## [Records shown]
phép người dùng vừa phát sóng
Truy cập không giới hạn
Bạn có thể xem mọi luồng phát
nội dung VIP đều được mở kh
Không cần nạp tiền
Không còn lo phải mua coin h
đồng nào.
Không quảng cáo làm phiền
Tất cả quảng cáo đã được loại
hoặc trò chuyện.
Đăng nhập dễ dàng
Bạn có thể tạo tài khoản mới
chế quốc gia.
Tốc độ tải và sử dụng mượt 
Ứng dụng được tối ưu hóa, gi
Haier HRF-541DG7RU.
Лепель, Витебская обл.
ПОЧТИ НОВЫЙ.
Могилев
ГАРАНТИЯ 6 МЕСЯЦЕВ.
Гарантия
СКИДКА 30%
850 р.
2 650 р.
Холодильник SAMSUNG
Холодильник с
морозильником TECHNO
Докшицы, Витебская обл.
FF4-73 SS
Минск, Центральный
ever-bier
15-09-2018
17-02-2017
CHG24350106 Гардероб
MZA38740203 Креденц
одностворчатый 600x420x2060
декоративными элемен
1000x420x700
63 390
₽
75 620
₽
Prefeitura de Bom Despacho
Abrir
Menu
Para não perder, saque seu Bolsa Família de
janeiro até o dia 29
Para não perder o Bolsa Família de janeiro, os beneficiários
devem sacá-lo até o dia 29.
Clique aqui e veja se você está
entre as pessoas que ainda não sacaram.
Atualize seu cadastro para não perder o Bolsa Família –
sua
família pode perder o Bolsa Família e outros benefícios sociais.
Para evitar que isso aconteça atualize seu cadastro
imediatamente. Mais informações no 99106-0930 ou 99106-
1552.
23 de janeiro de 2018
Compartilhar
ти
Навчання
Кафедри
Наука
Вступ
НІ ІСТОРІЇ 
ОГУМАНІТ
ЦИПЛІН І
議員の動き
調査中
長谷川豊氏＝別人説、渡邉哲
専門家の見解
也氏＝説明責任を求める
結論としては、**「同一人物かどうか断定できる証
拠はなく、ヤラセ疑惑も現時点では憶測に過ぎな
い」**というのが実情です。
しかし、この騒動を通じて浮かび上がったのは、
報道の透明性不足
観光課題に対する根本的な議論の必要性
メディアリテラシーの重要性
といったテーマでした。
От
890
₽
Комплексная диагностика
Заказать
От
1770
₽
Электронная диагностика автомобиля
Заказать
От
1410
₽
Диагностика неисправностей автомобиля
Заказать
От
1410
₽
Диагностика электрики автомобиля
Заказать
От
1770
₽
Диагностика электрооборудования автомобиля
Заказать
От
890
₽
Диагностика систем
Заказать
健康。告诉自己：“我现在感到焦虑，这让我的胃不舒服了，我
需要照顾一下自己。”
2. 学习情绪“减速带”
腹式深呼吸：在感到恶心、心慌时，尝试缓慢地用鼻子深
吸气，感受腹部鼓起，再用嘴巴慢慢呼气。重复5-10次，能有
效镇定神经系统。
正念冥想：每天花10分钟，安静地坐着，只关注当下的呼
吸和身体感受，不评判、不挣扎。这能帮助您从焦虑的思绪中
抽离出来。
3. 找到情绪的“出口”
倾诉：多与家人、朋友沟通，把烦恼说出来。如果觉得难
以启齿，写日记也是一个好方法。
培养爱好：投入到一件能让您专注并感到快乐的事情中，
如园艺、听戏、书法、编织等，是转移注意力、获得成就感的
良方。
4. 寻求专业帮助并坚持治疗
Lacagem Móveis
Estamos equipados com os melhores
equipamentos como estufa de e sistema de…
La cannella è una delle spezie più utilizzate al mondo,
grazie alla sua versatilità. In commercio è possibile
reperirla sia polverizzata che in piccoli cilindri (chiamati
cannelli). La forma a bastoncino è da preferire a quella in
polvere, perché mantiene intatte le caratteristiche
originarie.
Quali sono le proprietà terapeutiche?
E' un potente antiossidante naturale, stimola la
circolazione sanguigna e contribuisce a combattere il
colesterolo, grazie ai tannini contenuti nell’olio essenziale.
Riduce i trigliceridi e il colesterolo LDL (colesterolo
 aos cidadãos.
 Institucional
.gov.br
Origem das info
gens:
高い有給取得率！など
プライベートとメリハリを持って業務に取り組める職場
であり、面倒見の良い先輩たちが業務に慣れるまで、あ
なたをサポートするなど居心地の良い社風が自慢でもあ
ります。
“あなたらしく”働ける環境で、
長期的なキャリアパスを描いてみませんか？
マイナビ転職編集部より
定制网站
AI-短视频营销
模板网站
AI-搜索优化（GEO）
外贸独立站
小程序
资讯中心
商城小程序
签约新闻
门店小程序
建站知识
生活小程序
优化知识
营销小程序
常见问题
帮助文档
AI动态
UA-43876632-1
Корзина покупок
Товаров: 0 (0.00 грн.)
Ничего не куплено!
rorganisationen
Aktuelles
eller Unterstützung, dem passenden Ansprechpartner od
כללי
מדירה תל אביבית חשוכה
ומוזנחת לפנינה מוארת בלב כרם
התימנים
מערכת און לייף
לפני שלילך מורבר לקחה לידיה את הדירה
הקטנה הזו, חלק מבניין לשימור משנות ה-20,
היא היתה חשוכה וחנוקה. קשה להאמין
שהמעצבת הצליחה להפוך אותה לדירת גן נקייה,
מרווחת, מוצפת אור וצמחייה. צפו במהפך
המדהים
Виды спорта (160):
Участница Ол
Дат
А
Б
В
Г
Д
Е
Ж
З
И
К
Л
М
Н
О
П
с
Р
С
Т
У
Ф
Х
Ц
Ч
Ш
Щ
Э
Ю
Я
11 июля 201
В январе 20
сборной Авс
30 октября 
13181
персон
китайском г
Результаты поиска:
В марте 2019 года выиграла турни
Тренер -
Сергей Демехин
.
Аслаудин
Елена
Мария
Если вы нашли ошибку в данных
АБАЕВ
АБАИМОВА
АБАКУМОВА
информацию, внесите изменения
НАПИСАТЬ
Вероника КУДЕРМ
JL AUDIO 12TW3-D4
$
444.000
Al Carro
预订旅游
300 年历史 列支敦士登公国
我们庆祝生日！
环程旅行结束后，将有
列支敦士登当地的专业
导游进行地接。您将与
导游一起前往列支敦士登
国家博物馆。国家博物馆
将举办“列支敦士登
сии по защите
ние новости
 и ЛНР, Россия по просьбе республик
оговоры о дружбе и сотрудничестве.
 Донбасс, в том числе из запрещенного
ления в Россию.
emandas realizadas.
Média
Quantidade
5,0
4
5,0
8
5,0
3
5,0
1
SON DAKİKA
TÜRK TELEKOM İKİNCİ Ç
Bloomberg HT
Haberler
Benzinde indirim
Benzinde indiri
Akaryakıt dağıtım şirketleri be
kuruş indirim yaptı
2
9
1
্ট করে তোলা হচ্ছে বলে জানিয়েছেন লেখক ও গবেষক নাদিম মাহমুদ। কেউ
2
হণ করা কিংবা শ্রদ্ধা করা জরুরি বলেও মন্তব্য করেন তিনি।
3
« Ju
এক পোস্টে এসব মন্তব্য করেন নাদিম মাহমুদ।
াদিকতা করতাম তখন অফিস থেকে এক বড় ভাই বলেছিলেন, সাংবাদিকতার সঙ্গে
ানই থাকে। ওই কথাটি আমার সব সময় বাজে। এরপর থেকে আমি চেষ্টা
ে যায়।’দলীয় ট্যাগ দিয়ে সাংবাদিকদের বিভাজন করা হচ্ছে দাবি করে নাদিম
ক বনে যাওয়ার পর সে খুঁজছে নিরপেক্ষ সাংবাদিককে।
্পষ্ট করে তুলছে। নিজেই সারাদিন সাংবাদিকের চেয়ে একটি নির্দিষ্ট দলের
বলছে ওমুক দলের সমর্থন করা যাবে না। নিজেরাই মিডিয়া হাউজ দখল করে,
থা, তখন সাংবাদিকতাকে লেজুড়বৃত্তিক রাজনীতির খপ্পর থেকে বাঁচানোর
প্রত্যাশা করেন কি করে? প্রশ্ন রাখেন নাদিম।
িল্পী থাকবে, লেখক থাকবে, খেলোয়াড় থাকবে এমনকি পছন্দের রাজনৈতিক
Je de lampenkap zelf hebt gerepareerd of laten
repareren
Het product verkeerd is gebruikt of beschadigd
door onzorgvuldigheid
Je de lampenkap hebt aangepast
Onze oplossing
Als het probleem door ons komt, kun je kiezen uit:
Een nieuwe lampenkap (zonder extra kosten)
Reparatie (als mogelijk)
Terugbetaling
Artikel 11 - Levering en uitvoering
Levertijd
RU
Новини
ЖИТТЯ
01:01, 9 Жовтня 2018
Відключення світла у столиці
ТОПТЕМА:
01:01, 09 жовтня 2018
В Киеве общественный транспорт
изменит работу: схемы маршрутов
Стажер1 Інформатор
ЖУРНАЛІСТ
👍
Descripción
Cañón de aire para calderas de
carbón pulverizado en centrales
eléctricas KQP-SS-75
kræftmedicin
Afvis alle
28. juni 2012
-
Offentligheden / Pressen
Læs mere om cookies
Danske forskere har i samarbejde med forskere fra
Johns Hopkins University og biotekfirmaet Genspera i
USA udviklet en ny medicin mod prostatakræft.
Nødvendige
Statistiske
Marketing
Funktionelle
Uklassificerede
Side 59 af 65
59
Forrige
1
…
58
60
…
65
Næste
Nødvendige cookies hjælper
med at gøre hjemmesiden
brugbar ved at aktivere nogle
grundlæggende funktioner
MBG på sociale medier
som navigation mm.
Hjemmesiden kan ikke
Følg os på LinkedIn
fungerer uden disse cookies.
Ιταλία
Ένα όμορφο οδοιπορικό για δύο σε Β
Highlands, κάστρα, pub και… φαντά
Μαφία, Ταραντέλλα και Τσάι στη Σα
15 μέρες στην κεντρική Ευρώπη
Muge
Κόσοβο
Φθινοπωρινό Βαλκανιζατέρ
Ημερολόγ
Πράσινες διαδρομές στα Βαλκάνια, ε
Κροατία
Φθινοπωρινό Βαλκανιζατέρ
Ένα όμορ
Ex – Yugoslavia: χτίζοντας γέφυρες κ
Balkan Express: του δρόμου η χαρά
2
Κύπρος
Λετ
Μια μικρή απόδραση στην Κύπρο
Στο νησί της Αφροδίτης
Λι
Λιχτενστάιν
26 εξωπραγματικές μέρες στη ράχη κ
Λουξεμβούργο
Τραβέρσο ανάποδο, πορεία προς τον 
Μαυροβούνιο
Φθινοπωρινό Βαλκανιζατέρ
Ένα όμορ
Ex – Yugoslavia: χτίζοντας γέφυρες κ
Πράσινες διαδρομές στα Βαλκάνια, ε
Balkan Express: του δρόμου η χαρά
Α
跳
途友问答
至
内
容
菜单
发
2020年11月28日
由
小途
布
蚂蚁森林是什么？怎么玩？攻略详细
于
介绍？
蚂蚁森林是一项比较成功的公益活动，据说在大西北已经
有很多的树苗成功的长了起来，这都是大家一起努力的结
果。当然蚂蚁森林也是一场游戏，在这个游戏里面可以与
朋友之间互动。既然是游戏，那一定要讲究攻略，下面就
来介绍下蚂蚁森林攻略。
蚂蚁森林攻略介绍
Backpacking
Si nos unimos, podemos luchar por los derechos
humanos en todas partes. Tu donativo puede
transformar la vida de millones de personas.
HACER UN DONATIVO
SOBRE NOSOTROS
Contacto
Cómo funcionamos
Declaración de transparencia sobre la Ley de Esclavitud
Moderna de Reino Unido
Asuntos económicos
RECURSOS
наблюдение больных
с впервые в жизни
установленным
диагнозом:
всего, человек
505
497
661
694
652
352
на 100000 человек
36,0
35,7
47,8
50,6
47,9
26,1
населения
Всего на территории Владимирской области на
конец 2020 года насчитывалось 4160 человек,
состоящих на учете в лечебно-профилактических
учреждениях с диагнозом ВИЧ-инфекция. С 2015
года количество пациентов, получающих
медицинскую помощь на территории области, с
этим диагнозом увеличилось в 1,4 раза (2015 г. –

## [What the exercise asks]
If a line comes after the one that contains "Bạn có thể tạo tài khoản mới", leave it out; return every line of the entries up to that point exactly, starting with the first, with that line included.

## [Worked solution]
phép người dùng vừa phát sóng
Truy cập không giới hạn
Bạn có thể xem mọi luồng phát
nội dung VIP đều được mở kh
Không cần nạp tiền
Không còn lo phải mua coin h
đồng nào.
Không quảng cáo làm phiền
Tất cả quảng cáo đã được loại
hoặc trò chuyện.
Đăng nhập dễ dàng
Bạn có thể tạo tài khoản mới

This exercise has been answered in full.